No, not really. While this may appear to be restrictive, we think it adds to the creative skills of the designer to work within the norms and standards. It is all about the interpretation of the norms and how to apply them. Understanding the aim of the norms and codes of practice and its relevance to a specific application are crucial as the norms are generally set up broadly and generically. It is therefore the lighting designers’ task to interpret these towards the project application by being as creative as possible.
How do you help your clients to maintain the beauty for long after you complete a project?
It is the lighting designer’s implicit task to design for longevity. While budgets may at times be restrictive in designing long lasting installations, we generally have the skillset to assure that basic quality standards are implemented to assure that. Besides the quality of the lighting installation longevity is achieved in many other ways. First of all the lighting system has to be selected for its suitability, specifically in regards to the environmental conditions. The location and protection of the light fixtures further plays an important role towards easy maintenance and minimal damaging impacts. Proven reliability and service ability of the supplying company is also crucial in assuring a long-term performance.
What’s your take on ergonomic lighting and safety aspects related to luminaires?
Ergonomics in lighting is all about lighting comfort. In terms of lighting design, it is about making sure the lighting levels are comfortable, the balance of brightness and contrasts are comfortable and avoiding uncomfortable glare and reflections. Making it easier on the eyes to avoid strain and fatigue. In terms of light fixtures, it is about the placing and the lighting performance to meet the above targets.
The safety aspects of lighting also relate to both lighting design and fixture design. Good lighting design facilitates easy way finding and safe execution of visual tasks. At the same time lighting fixtures should be safe electrically and physically. They should be touch-safe and operationally safe, but also installed in such way that they do not form any physical obstruction or danger to the general public. This may also have a direct bearing on legal aspects such as liabilities in case of accidents.
The inclusion of smart components within the lighting infra-structure today is a must to monitor and manage the ergonomics and safety or security of spaces.
What is your advice (in brief) to the new lighting project owners?
Key to the success of a project is to engage the lighting designer at the earliest possible stage of a project.

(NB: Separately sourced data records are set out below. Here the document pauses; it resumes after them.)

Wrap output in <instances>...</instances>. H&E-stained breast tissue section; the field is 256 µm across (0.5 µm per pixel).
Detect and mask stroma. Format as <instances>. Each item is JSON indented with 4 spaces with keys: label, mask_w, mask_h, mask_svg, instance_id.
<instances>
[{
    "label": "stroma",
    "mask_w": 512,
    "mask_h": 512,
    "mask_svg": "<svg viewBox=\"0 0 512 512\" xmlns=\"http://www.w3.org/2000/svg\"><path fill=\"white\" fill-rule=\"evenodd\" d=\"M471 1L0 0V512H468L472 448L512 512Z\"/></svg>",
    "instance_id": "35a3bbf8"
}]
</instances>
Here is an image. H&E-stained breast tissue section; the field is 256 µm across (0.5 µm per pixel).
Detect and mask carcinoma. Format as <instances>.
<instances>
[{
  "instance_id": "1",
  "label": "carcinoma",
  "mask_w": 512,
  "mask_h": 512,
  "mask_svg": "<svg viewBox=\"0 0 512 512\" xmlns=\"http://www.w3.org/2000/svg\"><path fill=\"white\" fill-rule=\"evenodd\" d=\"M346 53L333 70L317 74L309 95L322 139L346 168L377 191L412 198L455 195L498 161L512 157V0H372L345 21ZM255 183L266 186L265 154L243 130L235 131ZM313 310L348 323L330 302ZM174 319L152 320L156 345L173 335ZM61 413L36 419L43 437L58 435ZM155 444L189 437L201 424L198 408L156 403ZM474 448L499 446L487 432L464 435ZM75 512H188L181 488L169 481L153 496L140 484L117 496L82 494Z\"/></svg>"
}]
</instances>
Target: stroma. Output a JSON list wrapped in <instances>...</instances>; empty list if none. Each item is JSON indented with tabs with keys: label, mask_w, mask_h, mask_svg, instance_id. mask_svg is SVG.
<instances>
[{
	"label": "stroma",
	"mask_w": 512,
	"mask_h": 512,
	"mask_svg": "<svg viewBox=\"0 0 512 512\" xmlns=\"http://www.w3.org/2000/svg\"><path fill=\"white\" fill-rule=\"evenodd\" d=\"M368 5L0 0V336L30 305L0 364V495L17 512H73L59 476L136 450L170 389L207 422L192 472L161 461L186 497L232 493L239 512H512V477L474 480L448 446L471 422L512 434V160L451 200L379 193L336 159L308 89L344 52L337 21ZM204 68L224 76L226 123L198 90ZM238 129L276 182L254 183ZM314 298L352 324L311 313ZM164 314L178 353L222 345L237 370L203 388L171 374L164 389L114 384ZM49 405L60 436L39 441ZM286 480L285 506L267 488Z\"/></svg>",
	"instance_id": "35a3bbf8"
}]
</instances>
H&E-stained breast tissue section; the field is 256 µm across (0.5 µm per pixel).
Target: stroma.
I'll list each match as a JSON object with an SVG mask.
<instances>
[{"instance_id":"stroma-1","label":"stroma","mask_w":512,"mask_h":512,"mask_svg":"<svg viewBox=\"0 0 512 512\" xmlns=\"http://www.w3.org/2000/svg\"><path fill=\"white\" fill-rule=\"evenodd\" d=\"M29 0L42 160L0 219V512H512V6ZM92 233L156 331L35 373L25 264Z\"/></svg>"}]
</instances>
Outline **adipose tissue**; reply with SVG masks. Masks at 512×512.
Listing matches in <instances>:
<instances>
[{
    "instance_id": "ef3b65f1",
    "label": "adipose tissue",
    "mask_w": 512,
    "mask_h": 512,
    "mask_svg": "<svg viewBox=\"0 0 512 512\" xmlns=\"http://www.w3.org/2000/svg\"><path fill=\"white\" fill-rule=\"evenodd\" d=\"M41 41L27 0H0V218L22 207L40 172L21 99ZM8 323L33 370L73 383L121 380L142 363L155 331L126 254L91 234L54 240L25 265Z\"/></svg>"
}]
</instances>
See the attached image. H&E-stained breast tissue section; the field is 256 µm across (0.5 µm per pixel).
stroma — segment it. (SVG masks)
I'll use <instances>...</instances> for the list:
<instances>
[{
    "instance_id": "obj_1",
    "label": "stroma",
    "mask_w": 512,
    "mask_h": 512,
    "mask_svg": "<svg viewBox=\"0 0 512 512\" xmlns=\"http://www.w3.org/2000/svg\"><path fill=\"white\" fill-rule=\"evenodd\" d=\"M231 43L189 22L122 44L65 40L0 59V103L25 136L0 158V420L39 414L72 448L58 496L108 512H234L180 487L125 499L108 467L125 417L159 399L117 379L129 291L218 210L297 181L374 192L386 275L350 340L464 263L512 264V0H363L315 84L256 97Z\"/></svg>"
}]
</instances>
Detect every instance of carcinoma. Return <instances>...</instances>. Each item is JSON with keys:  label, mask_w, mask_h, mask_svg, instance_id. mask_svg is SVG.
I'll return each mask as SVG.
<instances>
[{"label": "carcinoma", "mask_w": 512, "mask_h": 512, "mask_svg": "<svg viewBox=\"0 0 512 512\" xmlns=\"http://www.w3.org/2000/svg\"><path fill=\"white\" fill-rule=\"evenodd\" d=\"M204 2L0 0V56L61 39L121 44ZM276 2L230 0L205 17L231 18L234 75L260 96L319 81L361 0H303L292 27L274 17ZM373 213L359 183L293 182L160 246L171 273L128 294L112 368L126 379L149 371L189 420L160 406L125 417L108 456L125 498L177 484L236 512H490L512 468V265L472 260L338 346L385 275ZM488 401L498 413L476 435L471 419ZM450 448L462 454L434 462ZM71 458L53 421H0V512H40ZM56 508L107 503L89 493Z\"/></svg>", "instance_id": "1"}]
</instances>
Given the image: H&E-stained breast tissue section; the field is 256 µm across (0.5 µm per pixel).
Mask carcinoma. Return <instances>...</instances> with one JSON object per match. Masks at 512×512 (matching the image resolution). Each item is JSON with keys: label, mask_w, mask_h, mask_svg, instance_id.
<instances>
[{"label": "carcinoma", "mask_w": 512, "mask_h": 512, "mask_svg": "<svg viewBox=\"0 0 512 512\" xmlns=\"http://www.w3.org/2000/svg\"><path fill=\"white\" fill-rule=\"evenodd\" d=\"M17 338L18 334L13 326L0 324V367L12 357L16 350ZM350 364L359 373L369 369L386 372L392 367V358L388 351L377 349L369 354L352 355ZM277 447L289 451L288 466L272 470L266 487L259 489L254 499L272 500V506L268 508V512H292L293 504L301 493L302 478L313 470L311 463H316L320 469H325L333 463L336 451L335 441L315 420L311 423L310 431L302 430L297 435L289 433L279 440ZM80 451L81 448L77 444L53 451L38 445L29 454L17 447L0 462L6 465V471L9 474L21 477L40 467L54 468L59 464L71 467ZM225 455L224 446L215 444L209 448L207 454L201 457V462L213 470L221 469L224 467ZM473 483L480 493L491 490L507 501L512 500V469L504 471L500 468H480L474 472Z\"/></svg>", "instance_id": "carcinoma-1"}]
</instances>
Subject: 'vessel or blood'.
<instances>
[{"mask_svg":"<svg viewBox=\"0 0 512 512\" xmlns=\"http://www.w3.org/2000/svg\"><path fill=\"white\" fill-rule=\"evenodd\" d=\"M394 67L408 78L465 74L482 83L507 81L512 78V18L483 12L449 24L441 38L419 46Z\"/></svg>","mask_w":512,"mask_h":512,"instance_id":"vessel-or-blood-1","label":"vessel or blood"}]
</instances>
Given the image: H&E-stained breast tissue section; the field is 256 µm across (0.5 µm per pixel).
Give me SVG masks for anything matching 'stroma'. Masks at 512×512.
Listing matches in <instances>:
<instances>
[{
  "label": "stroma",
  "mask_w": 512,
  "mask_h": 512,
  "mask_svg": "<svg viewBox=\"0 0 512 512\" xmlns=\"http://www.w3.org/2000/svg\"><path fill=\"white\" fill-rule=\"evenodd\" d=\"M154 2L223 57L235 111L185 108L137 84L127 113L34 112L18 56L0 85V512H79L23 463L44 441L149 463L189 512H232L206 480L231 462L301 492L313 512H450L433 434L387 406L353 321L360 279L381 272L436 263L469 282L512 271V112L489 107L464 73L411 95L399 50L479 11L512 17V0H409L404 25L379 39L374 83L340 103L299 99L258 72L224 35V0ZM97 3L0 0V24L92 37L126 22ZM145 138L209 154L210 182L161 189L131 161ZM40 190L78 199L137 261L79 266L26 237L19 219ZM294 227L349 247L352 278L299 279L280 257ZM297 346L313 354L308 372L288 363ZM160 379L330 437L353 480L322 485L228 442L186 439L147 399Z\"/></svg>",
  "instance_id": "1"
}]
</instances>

It is never too early to engage a lighting designer. The reality is that lighting designers are generally engaged way too late in the process leaving little room for architectural or interior changes when suggested to improve the end result. What most project owners also do not realise is that – skilled lighting designers generally earn their fees back through the value for money and savings they achieve in the design and the ease of operation.

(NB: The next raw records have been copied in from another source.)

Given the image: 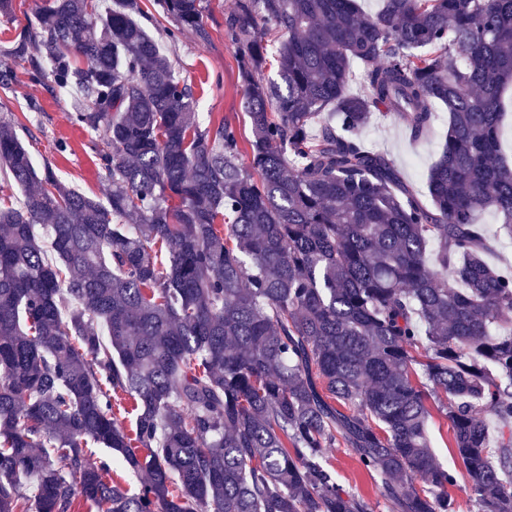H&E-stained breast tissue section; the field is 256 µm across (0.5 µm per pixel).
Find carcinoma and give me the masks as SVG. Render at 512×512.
I'll return each instance as SVG.
<instances>
[{
	"label": "carcinoma",
	"mask_w": 512,
	"mask_h": 512,
	"mask_svg": "<svg viewBox=\"0 0 512 512\" xmlns=\"http://www.w3.org/2000/svg\"><path fill=\"white\" fill-rule=\"evenodd\" d=\"M157 4L168 39L208 38L202 0ZM36 20L5 53L73 92L107 188L37 170L0 118L23 192L0 202V512H371L338 484L339 441L395 512H454L434 403L478 512H512V274L478 221L512 238V0H235L247 166L228 120L201 127L139 0H49ZM382 106L417 138L448 109L424 196L359 139ZM90 441L120 466L89 464ZM486 236L494 245V251L486 256L490 265L500 269L512 268V239L500 231V219L492 211L484 213L480 218Z\"/></svg>",
	"instance_id": "obj_1"
}]
</instances>
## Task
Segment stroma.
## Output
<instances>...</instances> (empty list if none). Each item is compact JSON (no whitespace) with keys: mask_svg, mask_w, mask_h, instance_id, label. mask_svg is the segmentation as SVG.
<instances>
[{"mask_svg":"<svg viewBox=\"0 0 512 512\" xmlns=\"http://www.w3.org/2000/svg\"><path fill=\"white\" fill-rule=\"evenodd\" d=\"M235 0H203L208 40L183 32L167 43V54L191 86L202 122L226 118L236 126L241 139L251 135L242 103L245 86L239 75L235 48L224 34V20ZM27 62L0 52V74L12 77L9 91L0 90V117L11 119L19 138L32 154L36 167L51 166L57 176L79 192L103 198L104 173L91 149L95 134L70 119L71 97L52 89L48 82L32 80ZM448 130V113L436 112L428 131L413 138L396 116L373 118L359 133L368 146L383 152L407 183L424 190L428 171L439 157ZM329 457L338 482L350 493L362 495L373 512H392L378 493L373 478L364 471L349 448L337 444Z\"/></svg>","mask_w":512,"mask_h":512,"instance_id":"35a3bbf8","label":"stroma"}]
</instances>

But most of all we need to realise that the world of lighting design is changing. Data gathering through the lighting infra-structure is becoming the number one concern of every project client, facilities manager and developer. As such understanding how to integrate smart IoT components into the lighting design is key. Before any lighting design is undertaken, project owners should be clear about the IoT data brief required – so it can be smoothly integrated in the overall architectural design. The Lighting Designer of Things (LDoT) is ideally placed to define, develop and implement this.